Should the media report on the private lives of political figures?
Apr 10, 2000, Vol. 5, No. 29 • By TRACY LEE SIMMONS
How about Vice President Gore's problems with his children? First, his sixteen-year-old daughter was caught with an open beer can in a car in 1995, while his son was found to be playing musical chairs with private schools around Washington and was suspected of having used marijuana in the seventh grade. Surprisingly, the media showed restraint with the second story, but the first, the authors believe, was unfair and overdone. In both cases, the principles hold that covering these stories violated fairness. The authors even provide us with a score card, based on a lettered scale, that grades the performance of the press on these and a handful of other stories. What about Governor Roy Romer's affair with a top adviser? Or Newt Gingrich's with a young employee? Or the Boston Globe's handling of Ray Flynn's drinking? We even meet the case of John McCain's temper. Under these principles, George W. Bush would have fared well with his cocaine barrage; he would not have had to resort to sophistries and complex arithmetic. John F. Kennedy, though, would have been sunk. Vanocur would have had his lede, with or without the Mafia girlfriend.
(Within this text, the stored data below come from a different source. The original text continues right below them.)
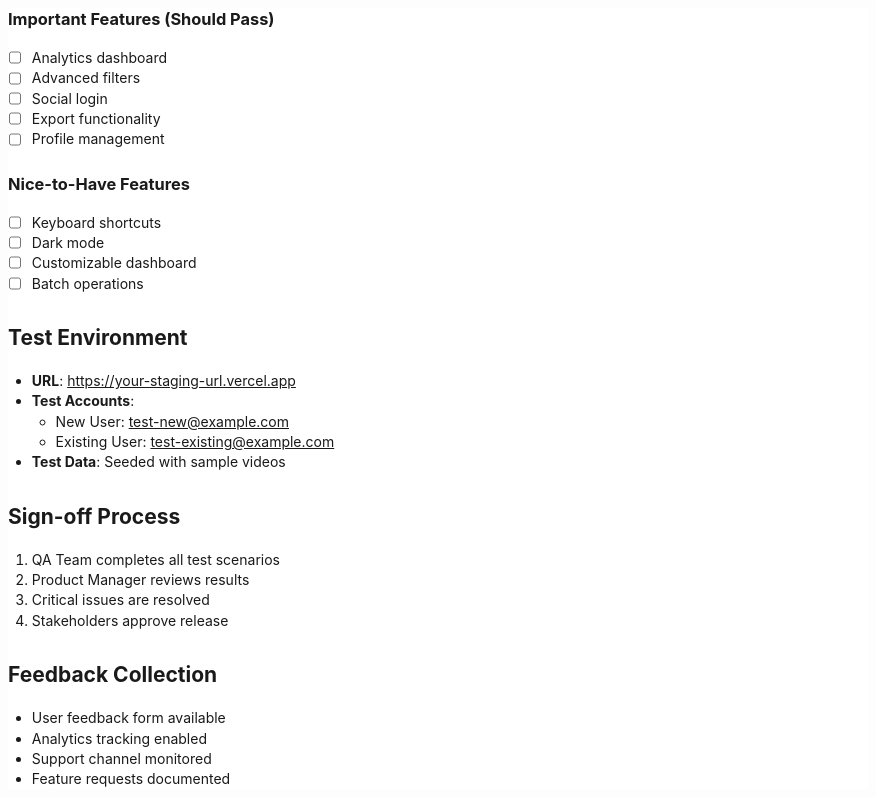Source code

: ### Important Features (Should Pass)
- [ ] Analytics dashboard
- [ ] Advanced filters
- [ ] Social login
- [ ] Export functionality
- [ ] Profile management

### Nice-to-Have Features
- [ ] Keyboard shortcuts
- [ ] Dark mode
- [ ] Customizable dashboard
- [ ] Batch operations

## Test Environment
- **URL**: https://your-staging-url.vercel.app
- **Test Accounts**: 
  - New User: test-new@example.com
  - Existing User: test-existing@example.com
- **Test Data**: Seeded with sample videos

## Sign-off Process
1. QA Team completes all test scenarios
2. Product Manager reviews results
3. Critical issues are resolved
4. Stakeholders approve release

## Feedback Collection
- User feedback form available
- Analytics tracking enabled
- Support channel monitored
- Feature requests documented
The picture emerging from the case studies portrays a press in remarkably good shape, restraining and asserting itself with warrant, and admitting mistakes of fact or judgment when they are made. We have reason to be hopeful. The wildcard, though, is the great slough of the alternative media. Where exactly does the Internet fit in here, the Matt Drudge clones who have an incentive not to be bound by these journalistic rules? Professional standards do not bind non-professionals, and one of journalism's most important tasks today remains much what it always was: "Reminding readers why they cannot believe everything they read and hear, online and off."
One thing needs enforcement more than anything else, and it can't even be helpfully defined: Taste. Audiences haven't been fed up with Peeping Tom journalism and its needlessly licentious revelations alone, but with the lack of decency that characterized much otherwise imperfect press coverage two or three generations ago. We can applaud the greater openness even while lamenting the lapse of a world where we didn't have to hear about stained cocktail dresses and cigars as sex toys. Civility will always require that certain shades be left closed, certain doors shut. As Alistair Cooke rightly noted not too long ago, when reticence passed away, it took more with it than the dearth of information and the circumspect reply. Tastefulness went down too.
Tracy Lee Simmons is director of the Dow Journalism Program at Hillsdale College.